▶ [Your instructions]
Transcribe every line of text in the material below word for word, leaving out the bracketed picture markers.

▶ [Entries provided]
------------------------------------

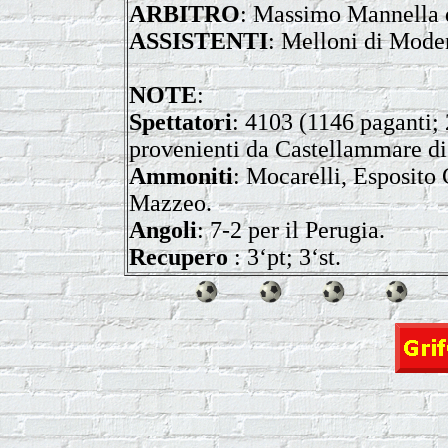
ARBITRO
: Massimo Mannella 
ASSISTENTI
: Melloni di Mode
NOTE
:
Spettatori
: 4103 (1146 paganti; 
provenienti da Castellammare di
Ammoniti
: Mocarelli, Esposito 
Mazzeo.
Angoli
: 7-2 per il Perugia.
Recupero
: 3‘pt; 3‘st.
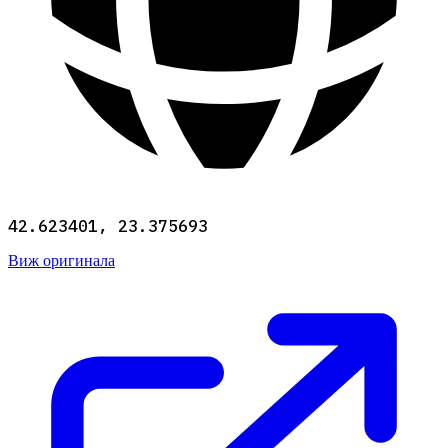
42.623401, 23.375693
Виж оригинала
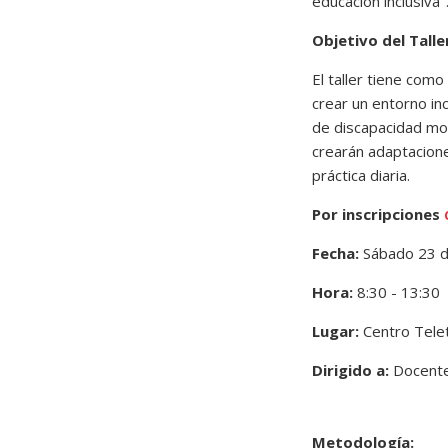
educación inclusiva"
Objetivo del Talle
El taller tiene com
crear un entorno inc
de discapacidad mot
crearán adaptacione
práctica diaria.
Por inscripciones
Fecha:
Sábado 23 
Hora:
8:30 - 13:30
Lugar:
Centro Tele
Dirigido a:
Docentes
Metodología:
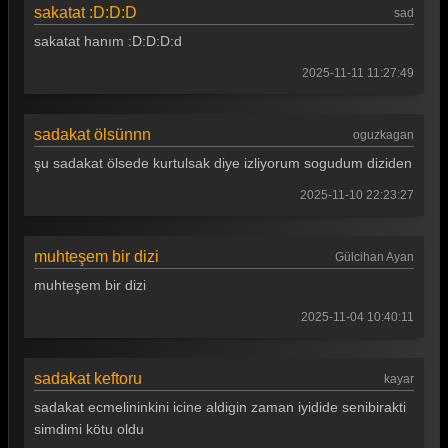
sakatat :D:D:D
sad
sakatat hanım :D:D:D:d
2025-11-11 11:27:49
sadakat ölsünnn
oguzkagan
şu sadakat ölsede kurtulsak diye izliyorum sogudum diziden
2025-11-10 22:23:27
muhteşem bir dizi
Gülcihan Ayan
muhteşem bir dizi
2025-11-04 10:40:11
sadakat keftoru
kayar
sadakat ecmelininkini icine aldigin zaman iyidide senibirakti
simdimi kötu oldu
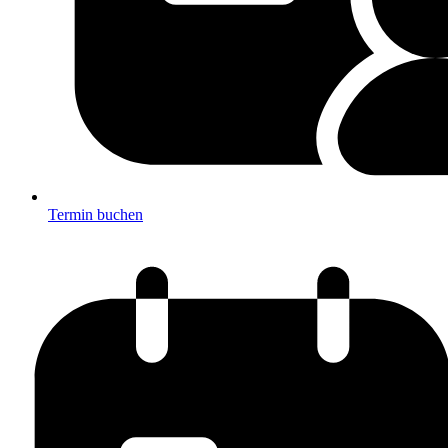
Termin buchen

------------------------------------

▶ [Result of this exercise]
ARBITRO
: Massimo Mannella 
ASSISTENTI
: Melloni di Mode
NOTE
:
Spettatori
: 4103 (1146 paganti; 
provenienti da Castellammare di
Ammoniti
: Mocarelli, Esposito 
Mazzeo.
Angoli
: 7-2 per il Perugia.
Recupero
: 3‘pt; 3‘st.
42.623401, 23.375693
Виж оригинала
educación inclusiva"
Objetivo del Talle
El taller tiene com
crear un entorno inc
de discapacidad mot
crearán adaptacione
práctica diaria.
Por inscripciones
Fecha:
Sábado 23 
Hora:
8:30 - 13:30
Lugar:
Centro Tele
Dirigido a:
Docentes
Metodología:
sakatat :D:D:D
sad
sakatat hanım :D:D:D:d
2025-11-11 11:27:49
sadakat ölsünnn
oguzkagan
şu sadakat ölsede kurtulsak diye izliyorum sogudum diziden
2025-11-10 22:23:27
muhteşem bir dizi
Gülcihan Ayan
muhteşem bir dizi
2025-11-04 10:40:11
sadakat keftoru
kayar
sadakat ecmelininkini icine aldigin zaman iyidide senibirakti
simdimi kötu oldu
Termin buchen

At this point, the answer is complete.